Your goal =
Somewhere below is a line with "Figure 4. Binding" and, later, a line with "Figure 3. Distribution of measurement."; repeat those two lines and all the lines between them, exactly as they are.

Provided data =

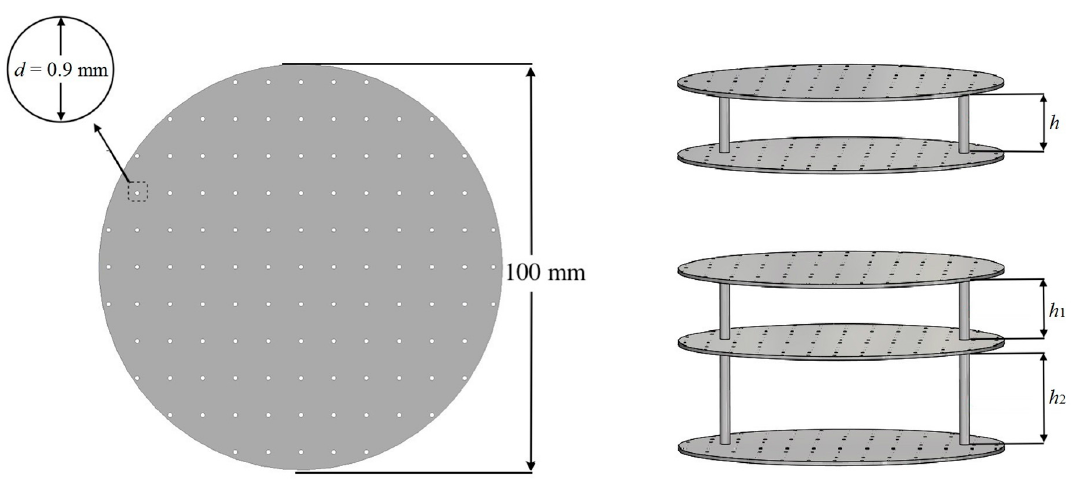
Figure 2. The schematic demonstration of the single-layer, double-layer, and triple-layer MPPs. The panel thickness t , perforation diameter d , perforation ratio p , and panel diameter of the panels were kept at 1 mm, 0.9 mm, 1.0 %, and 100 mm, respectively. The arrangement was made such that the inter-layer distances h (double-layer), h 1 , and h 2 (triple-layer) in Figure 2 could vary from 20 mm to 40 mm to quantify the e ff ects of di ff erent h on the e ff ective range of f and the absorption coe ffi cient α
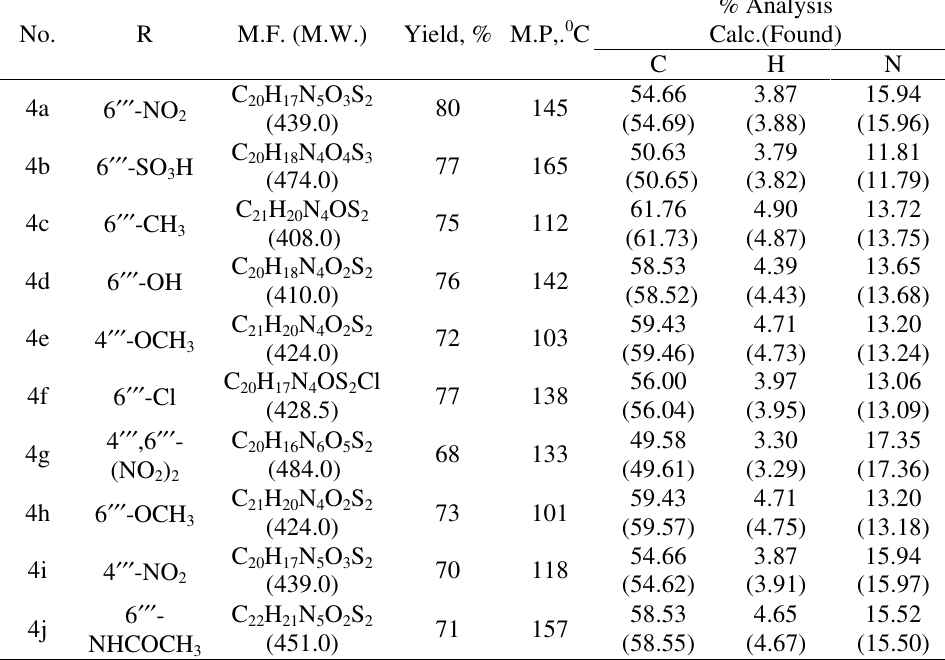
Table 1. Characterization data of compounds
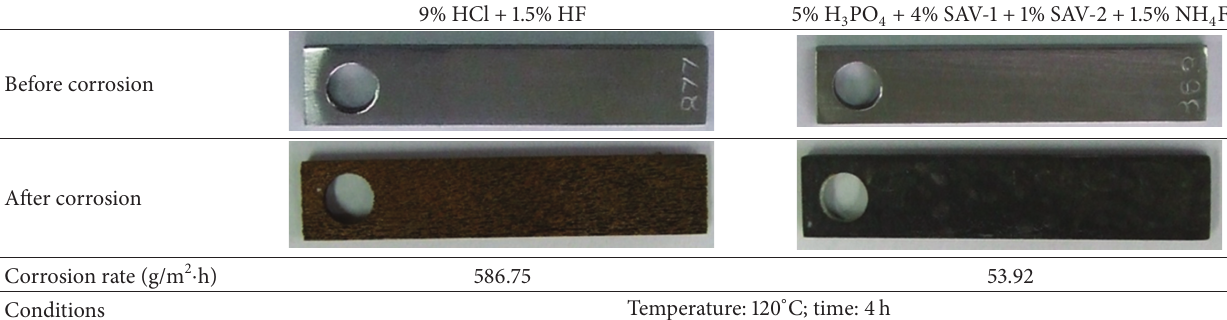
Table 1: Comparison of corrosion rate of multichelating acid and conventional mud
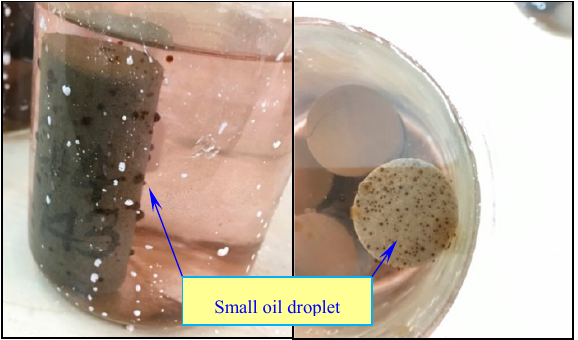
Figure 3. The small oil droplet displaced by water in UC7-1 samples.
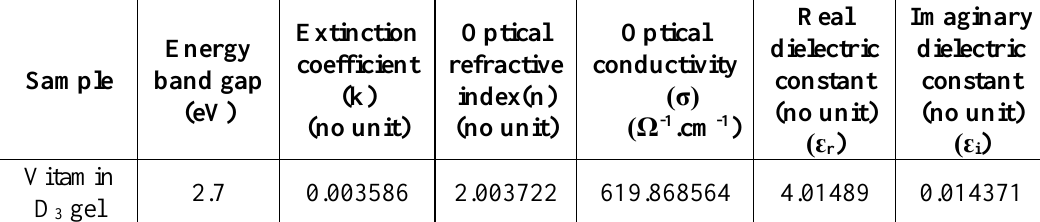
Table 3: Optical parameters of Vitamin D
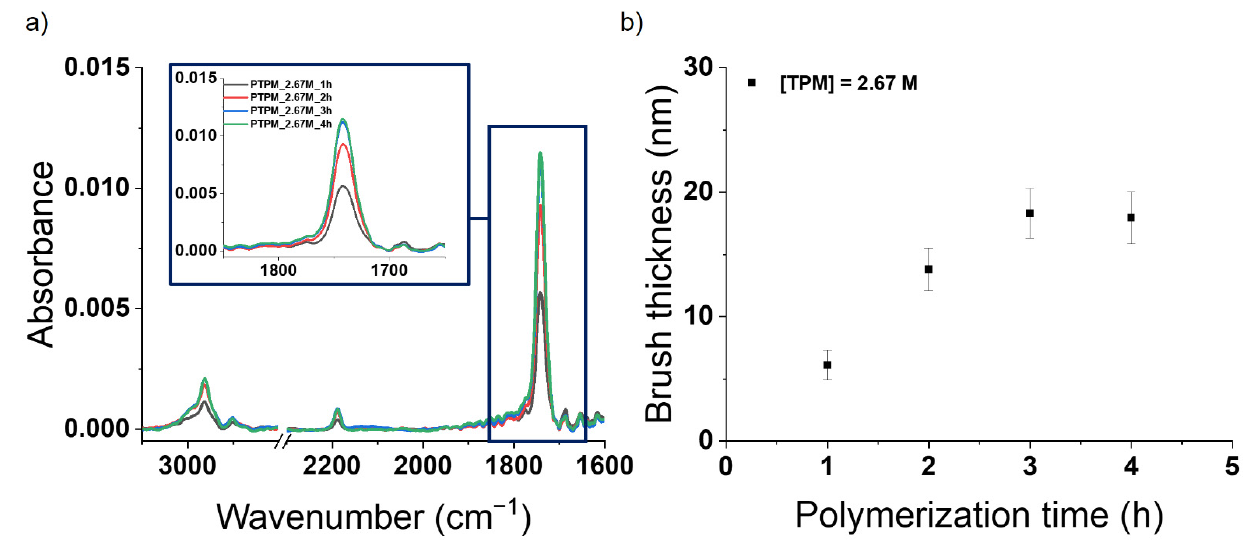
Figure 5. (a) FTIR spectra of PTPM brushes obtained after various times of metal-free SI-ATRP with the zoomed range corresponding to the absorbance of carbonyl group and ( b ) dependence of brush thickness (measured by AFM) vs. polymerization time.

--

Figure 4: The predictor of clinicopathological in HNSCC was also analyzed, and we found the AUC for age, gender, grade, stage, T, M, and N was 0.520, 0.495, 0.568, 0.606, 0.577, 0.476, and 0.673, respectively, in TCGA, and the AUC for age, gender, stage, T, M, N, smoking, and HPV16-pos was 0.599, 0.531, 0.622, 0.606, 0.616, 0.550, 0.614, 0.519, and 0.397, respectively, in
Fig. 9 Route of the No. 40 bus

...

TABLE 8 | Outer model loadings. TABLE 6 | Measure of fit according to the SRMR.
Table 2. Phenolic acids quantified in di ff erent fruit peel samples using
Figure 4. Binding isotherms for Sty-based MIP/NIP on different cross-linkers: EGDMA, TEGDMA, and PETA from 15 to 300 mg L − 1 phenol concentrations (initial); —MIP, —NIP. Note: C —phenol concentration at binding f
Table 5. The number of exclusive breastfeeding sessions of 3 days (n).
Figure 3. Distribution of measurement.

The answer =
Figure 4. Binding isotherms for Sty-based MIP/NIP on different cross-linkers: EGDMA, TEGDMA, and PETA from 15 to 300 mg L − 1 phenol concentrations (initial); —MIP, —NIP. Note: C —phenol concentration at binding f
Table 5. The number of exclusive breastfeeding sessions of 3 days (n).
Figure 3. Distribution of measurement.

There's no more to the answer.